------ Entries provided ------

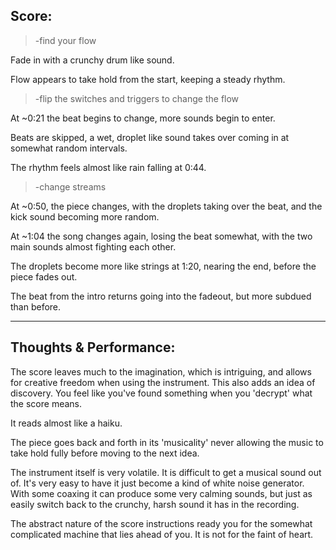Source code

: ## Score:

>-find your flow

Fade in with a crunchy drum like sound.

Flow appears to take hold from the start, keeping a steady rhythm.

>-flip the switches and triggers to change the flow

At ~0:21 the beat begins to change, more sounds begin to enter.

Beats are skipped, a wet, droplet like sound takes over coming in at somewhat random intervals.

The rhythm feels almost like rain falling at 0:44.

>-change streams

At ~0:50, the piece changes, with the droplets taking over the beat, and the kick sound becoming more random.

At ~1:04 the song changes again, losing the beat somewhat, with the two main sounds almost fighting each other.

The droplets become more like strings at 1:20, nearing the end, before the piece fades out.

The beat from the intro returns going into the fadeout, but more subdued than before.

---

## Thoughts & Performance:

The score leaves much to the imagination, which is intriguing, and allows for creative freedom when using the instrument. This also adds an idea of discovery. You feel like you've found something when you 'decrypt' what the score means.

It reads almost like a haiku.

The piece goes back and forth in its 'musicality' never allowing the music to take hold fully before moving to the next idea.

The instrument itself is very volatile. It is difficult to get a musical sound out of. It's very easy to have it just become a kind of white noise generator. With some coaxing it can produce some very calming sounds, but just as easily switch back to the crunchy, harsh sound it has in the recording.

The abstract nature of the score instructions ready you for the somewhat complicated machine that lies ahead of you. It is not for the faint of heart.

------
------ Entries provided ------

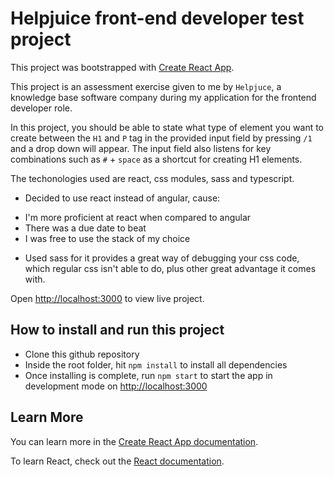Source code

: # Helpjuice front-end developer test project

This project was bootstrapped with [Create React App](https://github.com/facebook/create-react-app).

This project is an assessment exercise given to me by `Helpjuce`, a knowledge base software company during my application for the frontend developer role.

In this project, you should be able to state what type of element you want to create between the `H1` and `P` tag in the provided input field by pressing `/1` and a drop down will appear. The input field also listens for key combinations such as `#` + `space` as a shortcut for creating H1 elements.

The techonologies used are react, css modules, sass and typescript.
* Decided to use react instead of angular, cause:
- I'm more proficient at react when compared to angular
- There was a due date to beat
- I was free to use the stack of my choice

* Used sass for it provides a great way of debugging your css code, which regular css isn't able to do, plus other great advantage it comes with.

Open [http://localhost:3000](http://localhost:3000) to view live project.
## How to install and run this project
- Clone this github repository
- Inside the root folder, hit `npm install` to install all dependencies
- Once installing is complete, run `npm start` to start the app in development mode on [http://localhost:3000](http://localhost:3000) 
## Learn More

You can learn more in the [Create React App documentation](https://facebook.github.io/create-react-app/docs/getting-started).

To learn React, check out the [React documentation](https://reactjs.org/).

------

:: What is needed ::
In the entries above, one line contains "Flow appears to" and another contains "The abstract nature". Reproduce exactly those two lines and the lines between them, nothing else.

:: Response for this exercise ::
Flow appears to take hold from the start, keeping a steady rhythm.

>-flip the switches and triggers to change the flow

At ~0:21 the beat begins to change, more sounds begin to enter.

Beats are skipped, a wet, droplet like sound takes over coming in at somewhat random intervals.

The rhythm feels almost like rain falling at 0:44.

>-change streams

At ~0:50, the piece changes, with the droplets taking over the beat, and the kick sound becoming more random.

At ~1:04 the song changes again, losing the beat somewhat, with the two main sounds almost fighting each other.

The droplets become more like strings at 1:20, nearing the end, before the piece fades out.

The beat from the intro returns going into the fadeout, but more subdued than before.

---

## Thoughts & Performance:

The score leaves much to the imagination, which is intriguing, and allows for creative freedom when using the instrument. This also adds an idea of discovery. You feel like you've found something when you 'decrypt' what the score means.

It reads almost like a haiku.

The piece goes back and forth in its 'musicality' never allowing the music to take hold fully before moving to the next idea.

The instrument itself is very volatile. It is difficult to get a musical sound out of. It's very easy to have it just become a kind of white noise generator. With some coaxing it can produce some very calming sounds, but just as easily switch back to the crunchy, harsh sound it has in the recording.

The abstract nature of the score instructions ready you for the somewhat complicated machine that lies ahead of you. It is not for the faint of heart.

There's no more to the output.